Our expertise installing tarmac driveways has been developed over many years and we have extensive experience and highly skilled staff that allows us to undertake tarmac works of any size.
The installation of tarmac especially in a residential setting where most work involves hand laying requires specialist skills and equipment and you can be confident that Colordrives has both.
When laying tarmac driveways we adhere to EN regulations for the installation and preparation of a new driveway ensuring that it will be durable and stand the test of time.
Some driveways can be resurfaced otherwise know as an “overlay”, this is a cost effective way of surfacing a driveway where the existing tarmac is suitable, more information can be found here.
How We Do Tarmac Driveways
Step 1 – Excavation
Once we have agreed the shape of your new driveway, the first job is to excavate down to formation level the existing driveway and any areas that the proposed driveway is to be extended into.
All our driveways are excavated to a depth of 230mm (9″), this is to allow for the 3 layers that make up a residential driveway. In cases where there is an existing driveway our quotation will specify the re-use of any suitable existing hardcore.
Layer 1 – MOT type 1 specification reclaimed hardcore to a depth of 150mm.
Layer 2 – 20mm dense graded base course tarmac to a depth of 50mm
Layer 3 – 125 PEN 6mm dense graded surface course SMA tarmac to a depth of 30mm
It is essential that your new driveway is constructed in this way to ensure that it does not subside and that the surface course tarmac does not fail long before it should, you may find that other quotes you have had do not follow these specifications or specify a “one coat” method which will often explain differences in quoted prices.

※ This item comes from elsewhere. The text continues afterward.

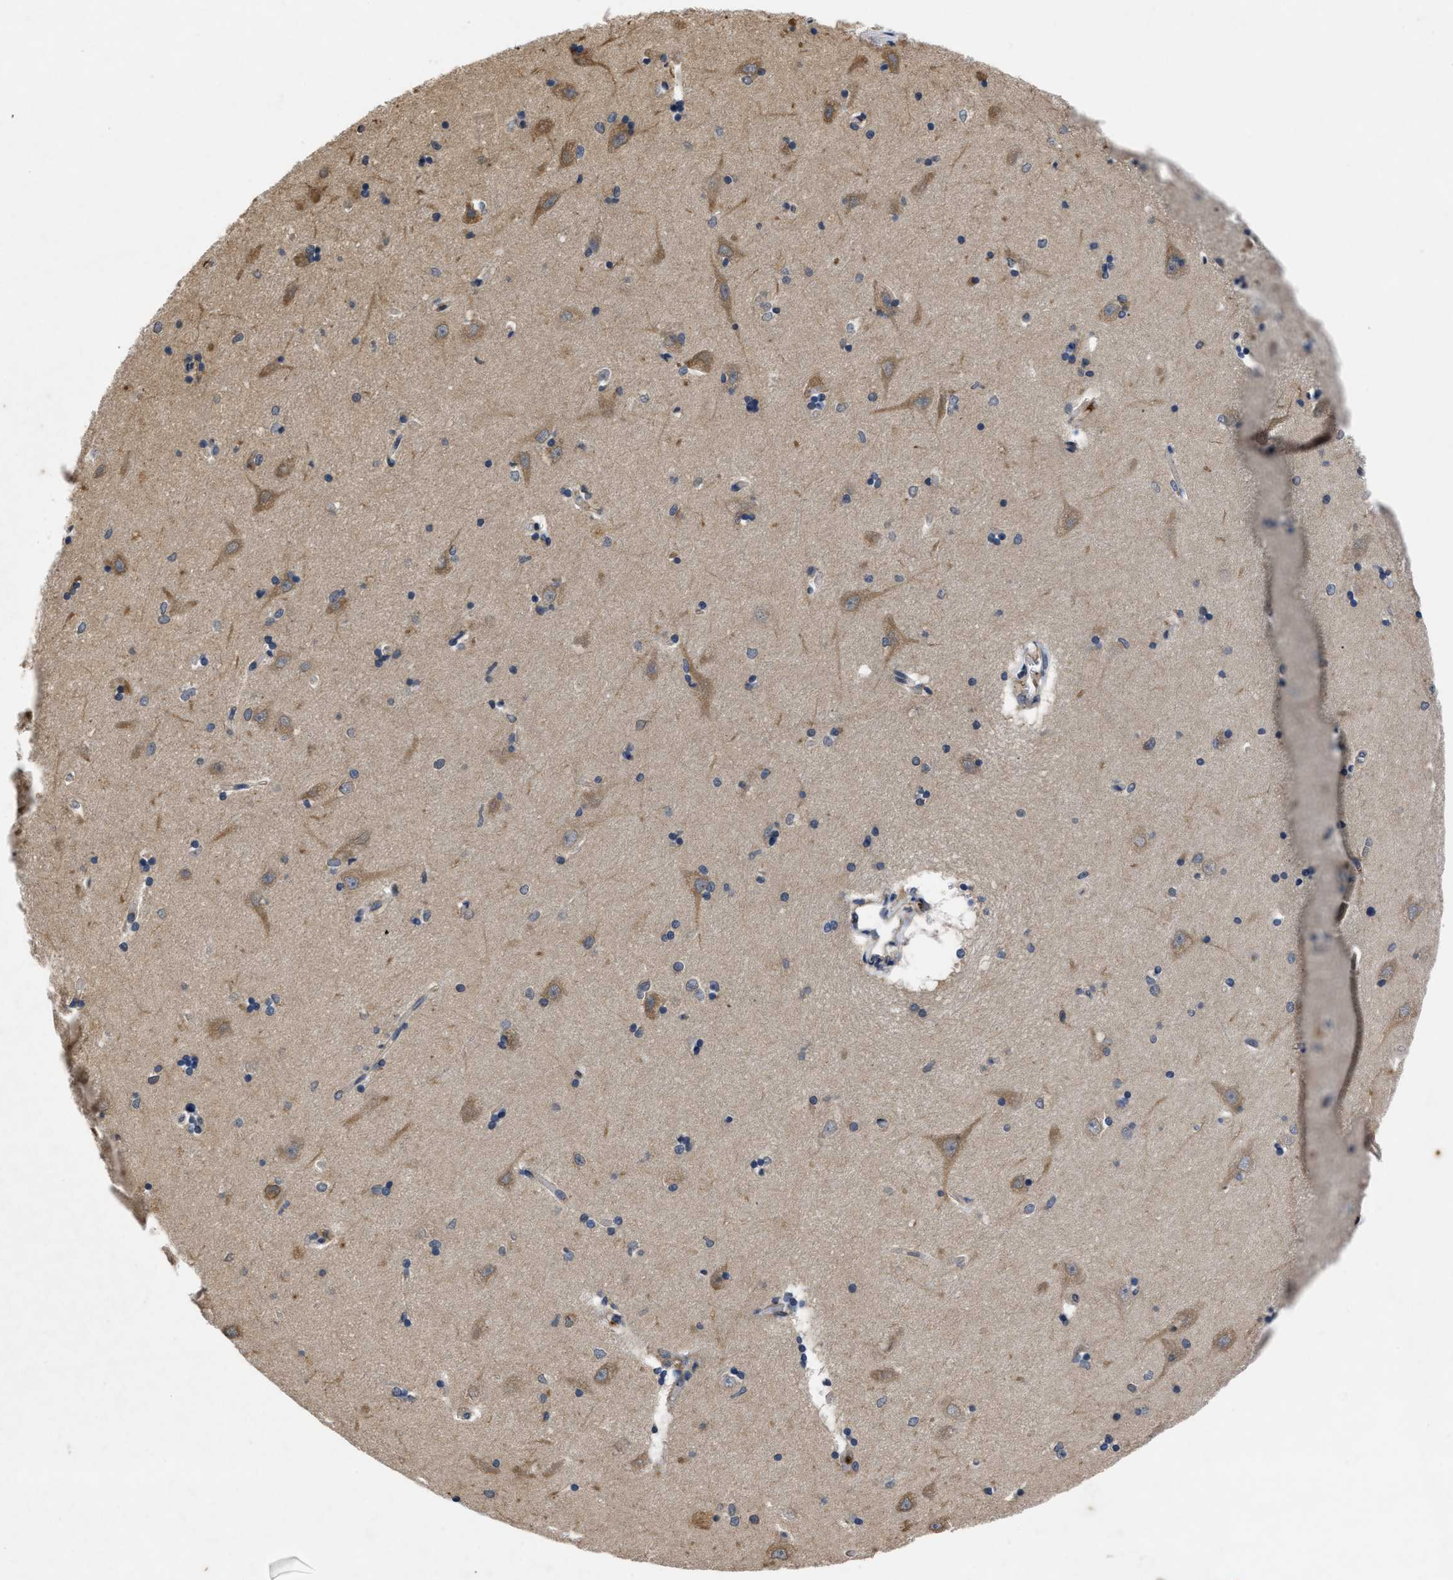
{"staining": {"intensity": "moderate", "quantity": "<25%", "location": "cytoplasmic/membranous"}, "tissue": "hippocampus", "cell_type": "Glial cells", "image_type": "normal", "snomed": [{"axis": "morphology", "description": "Normal tissue, NOS"}, {"axis": "topography", "description": "Hippocampus"}], "caption": "A micrograph showing moderate cytoplasmic/membranous positivity in approximately <25% of glial cells in normal hippocampus, as visualized by brown immunohistochemical staining.", "gene": "VPS4A", "patient": {"sex": "male", "age": 45}}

In the photos above you can see how thin the 6mm surface tarmac has been laid, there is no base course tarmac at all, these driveways did not last as long as they should of if done properly.
All excavations from your site will be taken away by a licensed grab-away company, some of the excavations such as soil, tarmac and concrete will likely be recycled and any materials that cannot be recycled will be taken to a licensed tip.
Some driveways will require the use of a membrane at the formation level, this will sit between the sub-grade and the sub-base hardcore, this will only be required if the sub-grade is particularly poor ground and is designed to prevent migration of the sub-grade into the sub-base hardcore, If we think its necessary we will install this at no extra cost.
Once the hardcore has been installed it is levelled and then fully compacted using a heavy duty vibrating roller.
Step 2 – Edging Course
All tarmac surfaces should be retained by a solid edging course, if no edging course is installed over time the tarmac will crack and start to crumble, not only will this reduce the life of the driveway it will also be a haven for weeds growing in the cracks.
Many different forms of edging can be used but we most commonly use a clay or concrete paver’s or a KL or KS concrete edging kerb.
Once the edging course material has been selected they will be installed on a 100mm concrete bed and haunched to the front and back to prevent lateral movement.
In some cases where an edging kerb is raised we may gap each edging brick or kerb and mortar joint the gaps.
Step 3 – Sub-base Preparation
Once the edging courses have been installed additional hardcore will be spread, raked and compacted to bring the sub-base up to the correct levels for the installation of the sub-base tarmac course.
This will be hand laid to a depth of approx 50mm and fully compacted with a vibratory roller. This layer of tarmac along with the hardcore is the real strength of the driveway and will help ensure it does not subside, not installing this layer will ultimately effect the longevity of the driveway.
Step 3 – Laying The Surface Course
After the base course layer has been laid the final step is to lay the 6mm SMA (Stone Mastic Asphalt) surface course layer. This is the decorative layer of tarmac that requires the most expertise to lay.
We only use the more expensive SMA surface course tarmac on our driveways as it is far superior to standard tarmac, being more resistant to power steering and general surface wear.
The surface course tarmac will be heavily compacted with a vibrating roller, while the edges and any areas where the roller cannot fit will be compacted using a hand rammer and a vibrating wacker plate.
Once this is complete the driveway is finished and will need to be left for anywhere from 2 to 6 days dependant on the weather for the tarmac to harden before vehicles can be parked on it.